In an interview with CNBC, JPMorgan co-president Daniel Pinto signaled that once bitcoin (BTC) is widely used by different asset managers and investors, Wall Street banks will embrace it.
This statement follows a town hall meeting for JPMorgan Chase traders and sales personnel that took place in Jan 2020. At the time, the bank’s head of global markets, Troy Rohrbaugh, responded to a question on whether JPMorgan would get involved in bitcoin.
To answer that, Rohrbaugh addressed his boss Pinto. Pinto said that even though he was absolutely open-minded about bitcoin, he emphasized: “the demand isn’t there yet.”
Institutional Investors Making Waves
In particular, Pinto recalled the experience of BlackRock, the world’s largest asset manager, entering the crypto market via bitcoin futures. Bitcoin would become an eligible investment in two of its inner funds, symbolizing the wider adoption of crypto.
Pinto noted that regulation of bitcoin trading would be manageable. He also added that if it happened, trades would involve clients and exchanges tested with years of experience.
This week alone, large corporations including Tesla, PayPal, and custody bank BNY Mellon have significantly increased their bitcoin stash. Amidst this growing demand from global leading institutions, it comes as no surprise that famous Wall Street banks feel the pressure to compete.
More Bitcoin Investment Is Expected
As usual, banks face the most intense regulatory scrutiny and are quite reluctant to enter the crypto space. However, even if one of the six major US banks decides to come and play, it would likely be a major stamp of legitimacy for bitcoin.

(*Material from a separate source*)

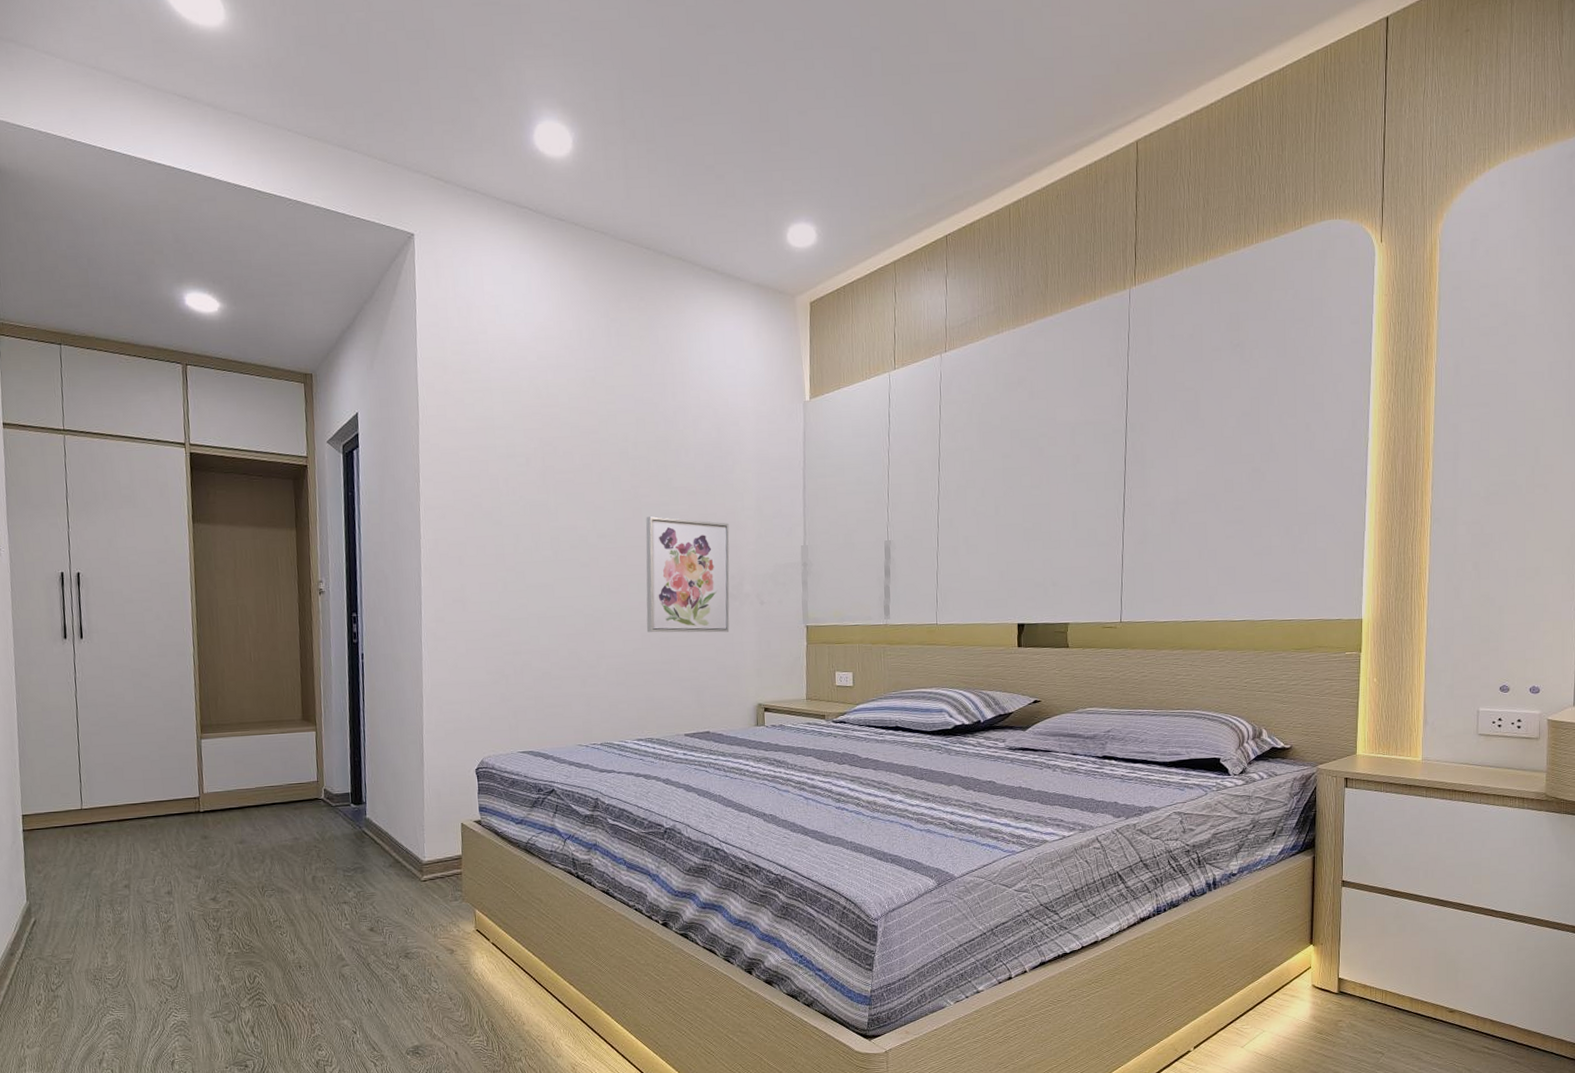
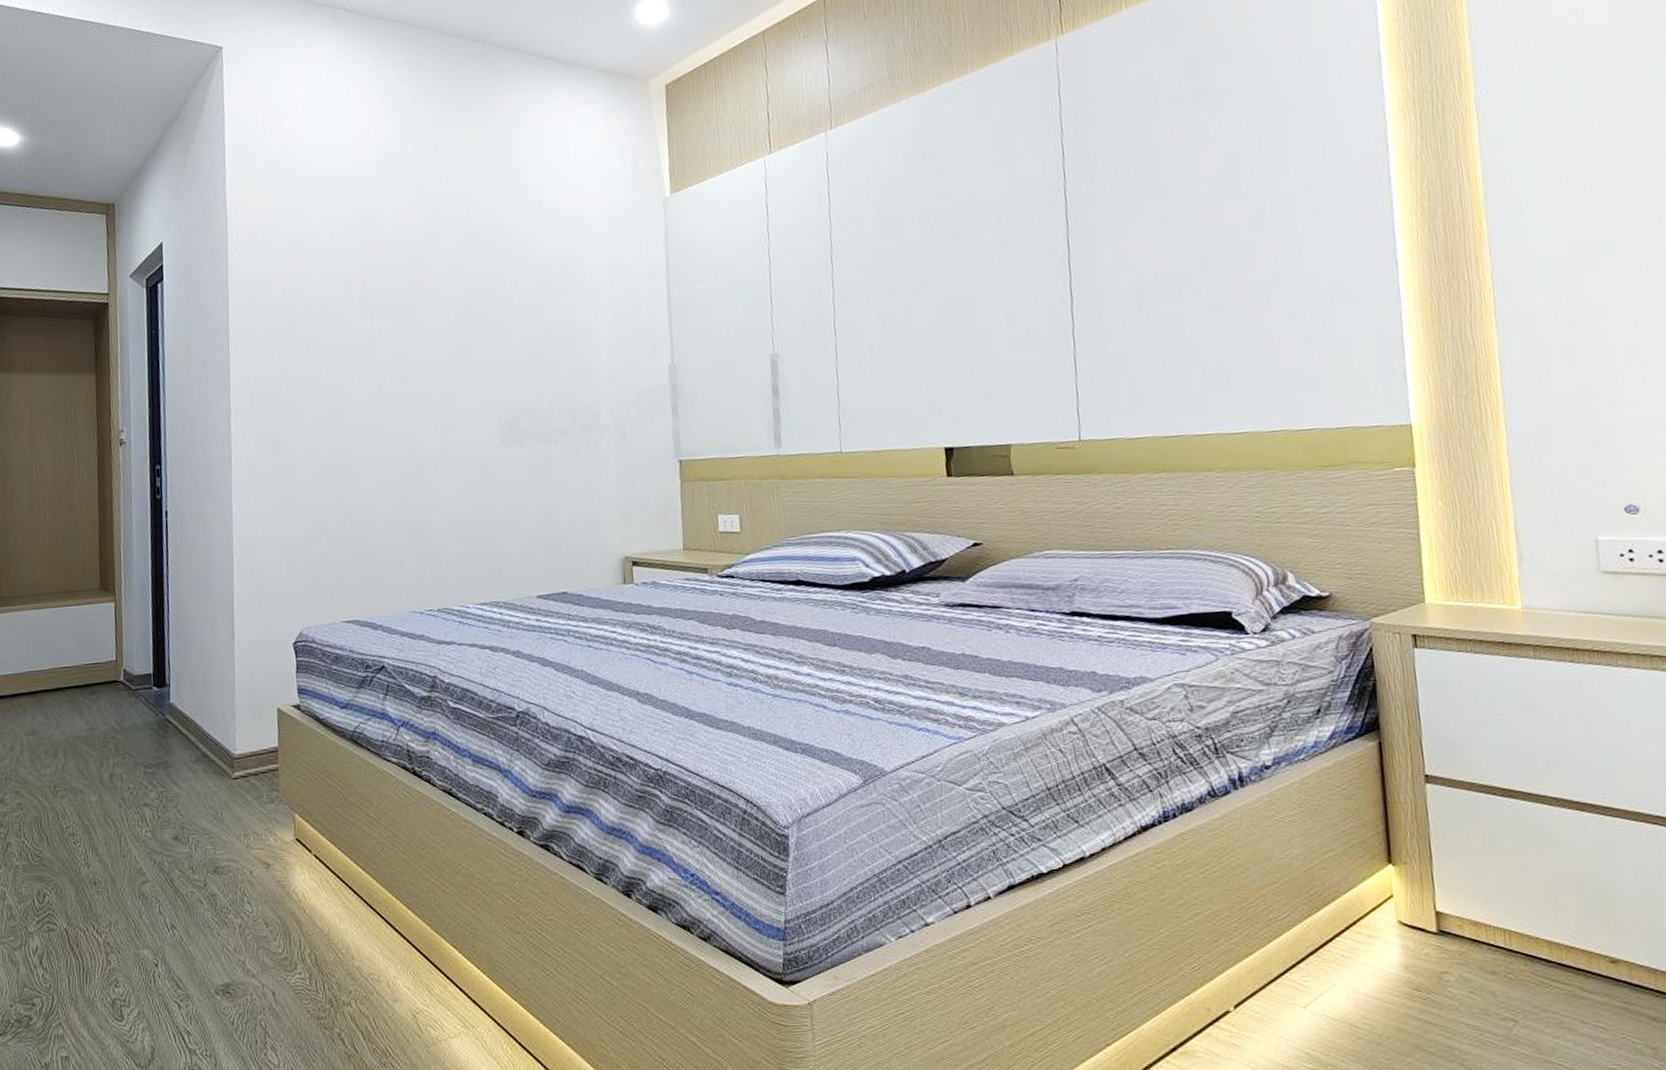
wall art: present [645,516,730,633] -> none [483,339,586,475]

Apart from JPMorgan traders, there are other prominent bank representatives expressing interest in crypto. Last week, Goldman Sachs hosted a private forum with Mike Novogratz, who runs crypto firm Galaxy Digital.
He shared ideas about bitcoin and other digital assets during the virtual meeting with the bank’s employees and clients and highlighted the macroeconomic backdrop.
Earlier, co-president of Galaxy Digital Damien Vanderwilt warned that at some point the volume of client inquiry and demand “will break the camel’s back” for the large banks.
“Banks eventually get strong-armed into developing these products by their clients.”
Vanderwilt also hinted at potential collaborations with traditional banks by saying:
“It’s possible Galaxy could help Goldman and other banks facing the same challenges; we’re uniquely positioned to do that, as the nexus for financial services in the digital asset sector.”